The legend tells that, in ancient times, a legendary personage, called Naylamp, got to the coast, and disembarked near the Faquislanguia River, in present-day Lambayeque, where he established his residence, and erected a temple called “Chot”, in which he placed a stone idol called “Liamayec”.
After many years of ruling, as their King, Naylamp passed away, and the Mochica priests made the people believe that he was immortal, as his eldest son, Cium, replaced him. Thus, this mythical origin gave rise to the Mochica Culture that flourished with important administrative and ceremonial centers, in the region, such as Túcume and Sipán. Then, the Mochicas´ decadence gave way to another culture called “Lambayeque” which developed between the 8th and 16th centuries.
Later on, that territory was occupied by the Chimus and, finally, by the Incas. Indeed, the architectural remains, left to us by those civilizations and cultures, are an open treasure to the eyes of universal culture, in places like Batán Grande, Túcume, Apurlepec, Sicán, Sipán and many more, that are samples of the grandeur reached by these nations of exceptional artists, architects and farmers.
The Lord of Sipán
Half-way through 1987, an enthusiastic and hardworking team of Peruvian archaeologists, directed by Dr. Walter Alva, announced one of the 20th century´s most extraordinary archaeological findings; that of the tomb of a Mochica dignitary they called “The Lord of Sipán”, in the Lambayeque Valley. Furthermore, it was the first intact tomb discovered, of an important personage of ancient Peru. Then, in just a few days, that piece of news went around the world.
The most representative objects, found in this Mochica Lord´s tomb, were a pair of ear pendants, three pointy spears, a circular massive gold ingot, a helmet, of the same metal, as well as gold nose rings and eye medallions. They also found the semicircular headdress that covered his head, and a scepter, with a flashy gold piece, in the shape of an inverted pyramid.
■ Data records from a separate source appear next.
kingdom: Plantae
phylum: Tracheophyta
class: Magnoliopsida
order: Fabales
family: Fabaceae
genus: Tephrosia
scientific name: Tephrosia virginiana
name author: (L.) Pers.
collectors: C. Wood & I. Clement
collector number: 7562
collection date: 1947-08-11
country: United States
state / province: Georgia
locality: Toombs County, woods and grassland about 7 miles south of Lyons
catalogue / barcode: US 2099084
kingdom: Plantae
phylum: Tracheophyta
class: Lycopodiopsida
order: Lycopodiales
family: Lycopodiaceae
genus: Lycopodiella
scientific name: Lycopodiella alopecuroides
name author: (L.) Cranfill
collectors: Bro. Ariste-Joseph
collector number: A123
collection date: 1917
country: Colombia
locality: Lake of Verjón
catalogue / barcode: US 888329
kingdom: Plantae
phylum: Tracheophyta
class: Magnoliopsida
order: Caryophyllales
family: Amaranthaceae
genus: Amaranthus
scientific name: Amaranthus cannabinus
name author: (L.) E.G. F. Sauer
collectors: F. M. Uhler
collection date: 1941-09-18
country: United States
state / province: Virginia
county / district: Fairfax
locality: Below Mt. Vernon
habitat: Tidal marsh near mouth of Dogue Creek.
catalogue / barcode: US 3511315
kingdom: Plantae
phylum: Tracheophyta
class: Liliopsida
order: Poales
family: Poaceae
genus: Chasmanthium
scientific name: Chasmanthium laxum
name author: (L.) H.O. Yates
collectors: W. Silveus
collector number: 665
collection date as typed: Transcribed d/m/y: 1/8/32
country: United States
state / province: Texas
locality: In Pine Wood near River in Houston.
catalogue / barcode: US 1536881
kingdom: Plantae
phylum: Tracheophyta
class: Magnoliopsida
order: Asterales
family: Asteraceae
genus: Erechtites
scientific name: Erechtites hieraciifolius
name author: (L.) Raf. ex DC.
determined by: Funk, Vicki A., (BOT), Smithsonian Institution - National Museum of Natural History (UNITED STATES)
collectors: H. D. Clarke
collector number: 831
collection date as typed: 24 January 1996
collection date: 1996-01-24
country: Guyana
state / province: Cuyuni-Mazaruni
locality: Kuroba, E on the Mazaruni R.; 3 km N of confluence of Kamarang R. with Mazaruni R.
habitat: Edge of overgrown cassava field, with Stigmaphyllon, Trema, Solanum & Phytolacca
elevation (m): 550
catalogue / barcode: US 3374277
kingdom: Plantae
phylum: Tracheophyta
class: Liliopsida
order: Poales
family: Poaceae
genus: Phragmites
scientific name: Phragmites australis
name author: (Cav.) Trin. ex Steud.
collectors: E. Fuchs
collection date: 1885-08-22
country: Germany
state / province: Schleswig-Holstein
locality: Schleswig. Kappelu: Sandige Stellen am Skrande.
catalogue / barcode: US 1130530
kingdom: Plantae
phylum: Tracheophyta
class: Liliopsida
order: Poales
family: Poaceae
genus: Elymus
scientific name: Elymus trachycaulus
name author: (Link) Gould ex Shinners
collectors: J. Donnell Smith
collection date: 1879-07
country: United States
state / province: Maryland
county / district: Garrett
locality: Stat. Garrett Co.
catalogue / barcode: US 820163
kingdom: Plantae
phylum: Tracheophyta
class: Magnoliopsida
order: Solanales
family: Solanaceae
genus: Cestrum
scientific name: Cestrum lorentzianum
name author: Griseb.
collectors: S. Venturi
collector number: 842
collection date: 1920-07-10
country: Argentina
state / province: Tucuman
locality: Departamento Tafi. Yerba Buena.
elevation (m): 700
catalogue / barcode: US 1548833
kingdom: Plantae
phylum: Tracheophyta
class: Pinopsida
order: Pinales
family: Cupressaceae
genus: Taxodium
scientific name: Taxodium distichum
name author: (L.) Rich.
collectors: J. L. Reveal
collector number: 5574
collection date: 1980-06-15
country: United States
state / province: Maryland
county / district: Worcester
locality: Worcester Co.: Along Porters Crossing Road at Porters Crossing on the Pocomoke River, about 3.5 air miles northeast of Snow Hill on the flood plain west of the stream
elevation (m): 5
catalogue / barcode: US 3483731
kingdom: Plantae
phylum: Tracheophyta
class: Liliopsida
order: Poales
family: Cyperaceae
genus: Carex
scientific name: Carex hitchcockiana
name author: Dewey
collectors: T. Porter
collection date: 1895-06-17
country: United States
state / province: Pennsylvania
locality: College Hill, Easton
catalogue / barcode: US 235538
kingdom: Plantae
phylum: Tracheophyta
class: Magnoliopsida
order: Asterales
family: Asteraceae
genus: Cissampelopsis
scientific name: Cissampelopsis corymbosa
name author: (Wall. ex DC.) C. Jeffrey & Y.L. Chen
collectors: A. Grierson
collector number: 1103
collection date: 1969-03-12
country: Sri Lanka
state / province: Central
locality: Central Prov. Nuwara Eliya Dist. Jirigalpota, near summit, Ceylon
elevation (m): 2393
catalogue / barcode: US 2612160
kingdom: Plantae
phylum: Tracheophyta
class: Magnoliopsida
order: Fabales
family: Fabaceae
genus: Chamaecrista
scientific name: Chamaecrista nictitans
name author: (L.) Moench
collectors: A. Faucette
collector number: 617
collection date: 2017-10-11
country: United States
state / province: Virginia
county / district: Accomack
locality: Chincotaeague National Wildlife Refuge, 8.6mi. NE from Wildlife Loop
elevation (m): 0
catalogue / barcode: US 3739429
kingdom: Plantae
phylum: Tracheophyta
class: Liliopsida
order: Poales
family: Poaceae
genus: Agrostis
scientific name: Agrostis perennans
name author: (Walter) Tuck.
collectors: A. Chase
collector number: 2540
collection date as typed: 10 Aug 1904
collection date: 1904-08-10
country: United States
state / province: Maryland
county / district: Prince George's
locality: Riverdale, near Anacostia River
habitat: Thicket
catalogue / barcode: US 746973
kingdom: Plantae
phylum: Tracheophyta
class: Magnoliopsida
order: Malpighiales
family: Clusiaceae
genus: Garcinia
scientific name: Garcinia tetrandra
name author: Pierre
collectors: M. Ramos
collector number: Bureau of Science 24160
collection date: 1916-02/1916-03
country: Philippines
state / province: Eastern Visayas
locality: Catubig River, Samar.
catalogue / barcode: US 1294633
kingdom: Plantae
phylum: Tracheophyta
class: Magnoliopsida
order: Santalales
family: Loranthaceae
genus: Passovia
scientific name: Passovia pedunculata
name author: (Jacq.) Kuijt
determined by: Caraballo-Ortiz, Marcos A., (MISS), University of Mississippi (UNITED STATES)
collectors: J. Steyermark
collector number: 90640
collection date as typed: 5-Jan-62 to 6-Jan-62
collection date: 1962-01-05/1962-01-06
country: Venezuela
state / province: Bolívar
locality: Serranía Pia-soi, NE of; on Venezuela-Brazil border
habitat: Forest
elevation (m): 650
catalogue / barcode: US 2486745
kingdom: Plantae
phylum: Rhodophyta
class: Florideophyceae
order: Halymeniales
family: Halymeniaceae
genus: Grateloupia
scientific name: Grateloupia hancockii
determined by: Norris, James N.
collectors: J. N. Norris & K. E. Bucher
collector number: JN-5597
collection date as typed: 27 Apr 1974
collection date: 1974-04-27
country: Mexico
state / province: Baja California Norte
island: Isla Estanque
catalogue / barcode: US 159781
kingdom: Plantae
In addition, all around the tomb, there were over one thousand pieces of ceramic, of Mochica origin, as most of this ruler´s ornaments, garments, clothes and emblems correspond to the engraved designs that appear on that culture´s ceramics.
Outside the sarcophagus, other human bone remains were found that pertained to two women, located, one at the Lord of Sipán´s head and, the other, at his feet, while the skeletons of two men flanked each one of his sides, along with that of a dog; all sacrificed during the Sovereign´s funerary rite, to accompany him in the Great Beyond.
Later on, gold masks, with human faces, and warriors´ spears were discovered, together with a funerary bundle that contained the corpse of another Mochica Chief who was baptized as “The Old Lord of Sipán”.